**WHAT TO DO**
Leaving every picture out, repeat all of the entries below exactly.

**MATERIAL TO PROCESS**
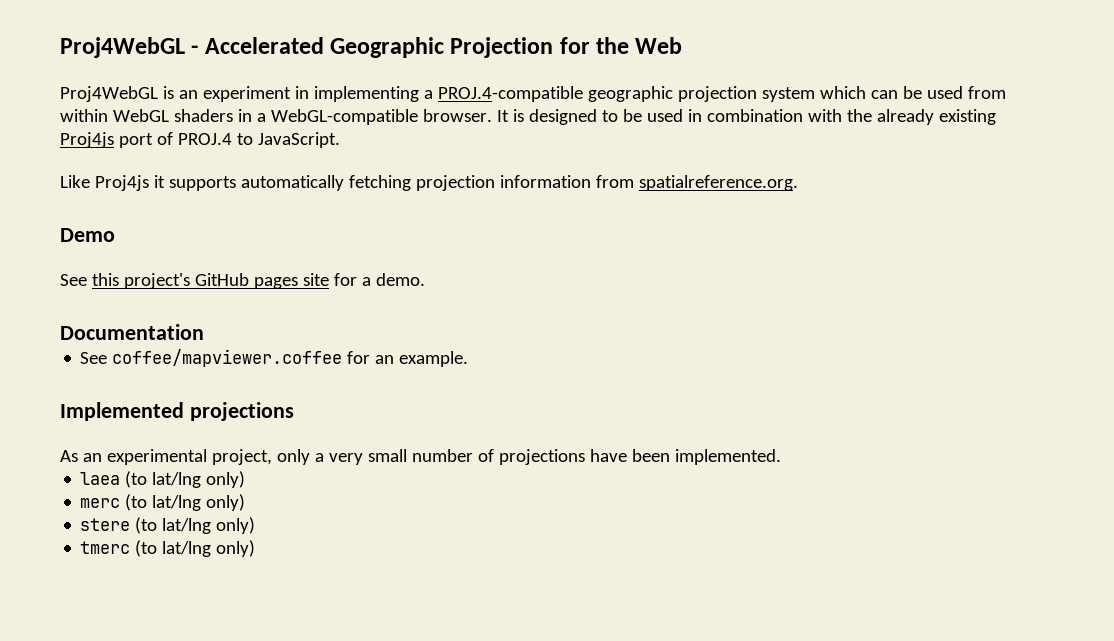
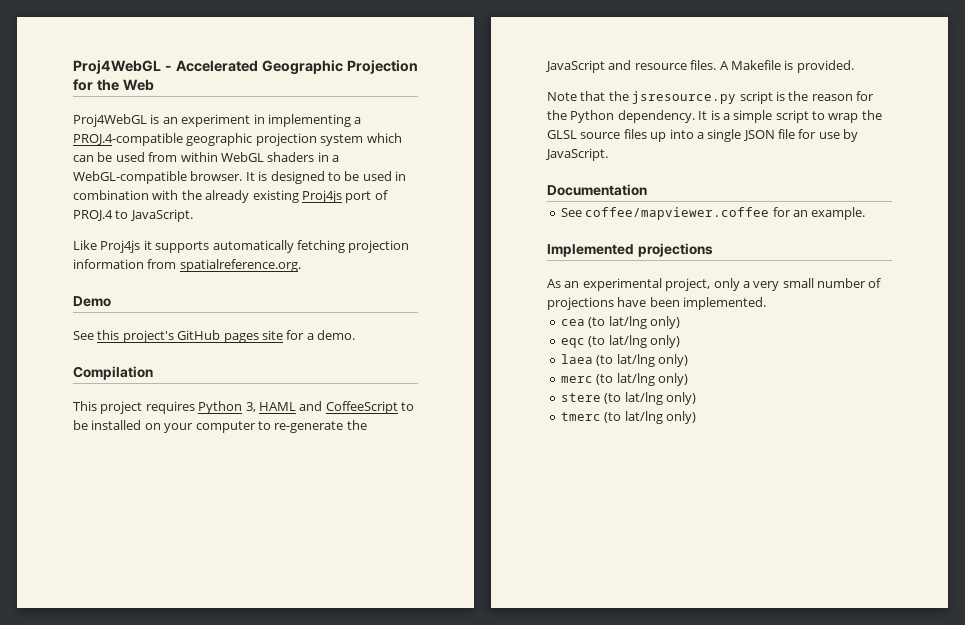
(425, 279) none -> [73,366,153,380] [73,401,414,414] [73,420,367,433] [545,60,854,73] [547,91,874,104] [547,110,882,123] [547,129,859,142] [545,148,608,161] // Compilation // This project requires Python 3, HAML and CoffeeScript to be installed on your computer to re-generate the JavaScript and resource files. A Makefile is provided. // Note that the jsresource.py script is the reason for the Python dependency. It is a simple script to wrap the GLSL source files up into a single JSON file for use by JavaScript.
(781, 457) none -> [560,316,680,329] [560,335,680,348] // cea (to lat/lng only) // eqc (to lat/lng only)

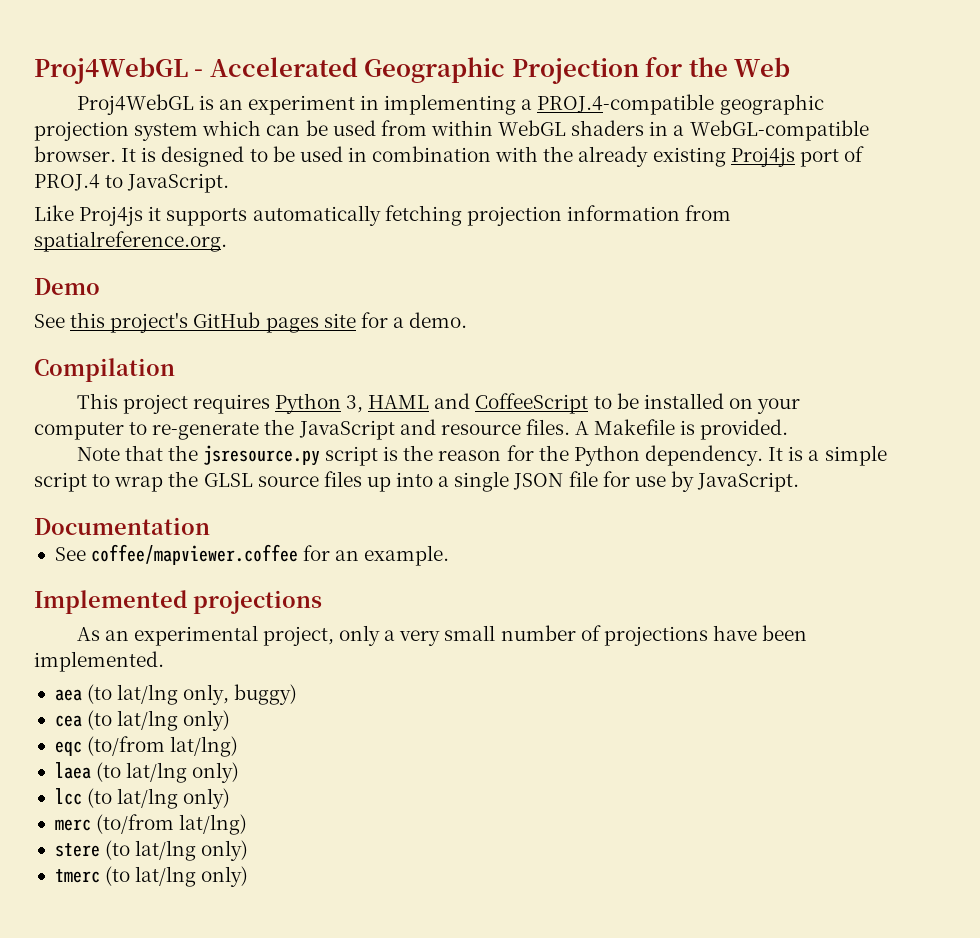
(767, 303) none -> [54,684,298,705] // aea (to lat/lng only, buggy)
[588,335,680,348] (to lat/lng only) -> [87,736,239,757] (to/from lat/lng)
[560,373,688,386] merc (to lat/lng only) -> [54,788,231,809] [54,814,248,835] lcc (to lat/lng only) // merc (to/from lat/lng)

**ANSWER TO THIS PROBLEM**
(425, 279) none -> [73,366,153,380] [73,401,414,414] [73,420,367,433] [545,60,854,73] [547,91,874,104] [547,110,882,123] [547,129,859,142] [545,148,608,161] // Compilation // This project requires Python 3, HAML and CoffeeScript to be installed on your computer to re-generate the JavaScript and resource files. A Makefile is provided. // Note that the jsresource.py script is the reason for the Python dependency. It is a simple script to wrap the GLSL source files up into a single JSON file for use by JavaScript.
(781, 457) none -> [560,316,680,329] [560,335,680,348] // cea (to lat/lng only) // eqc (to lat/lng only)

(767, 303) none -> [54,684,298,705] // aea (to lat/lng only, buggy)
[588,335,680,348] (to lat/lng only) -> [87,736,239,757] (to/from lat/lng)
[560,373,688,386] merc (to lat/lng only) -> [54,788,231,809] [54,814,248,835] lcc (to lat/lng only) // merc (to/from lat/lng)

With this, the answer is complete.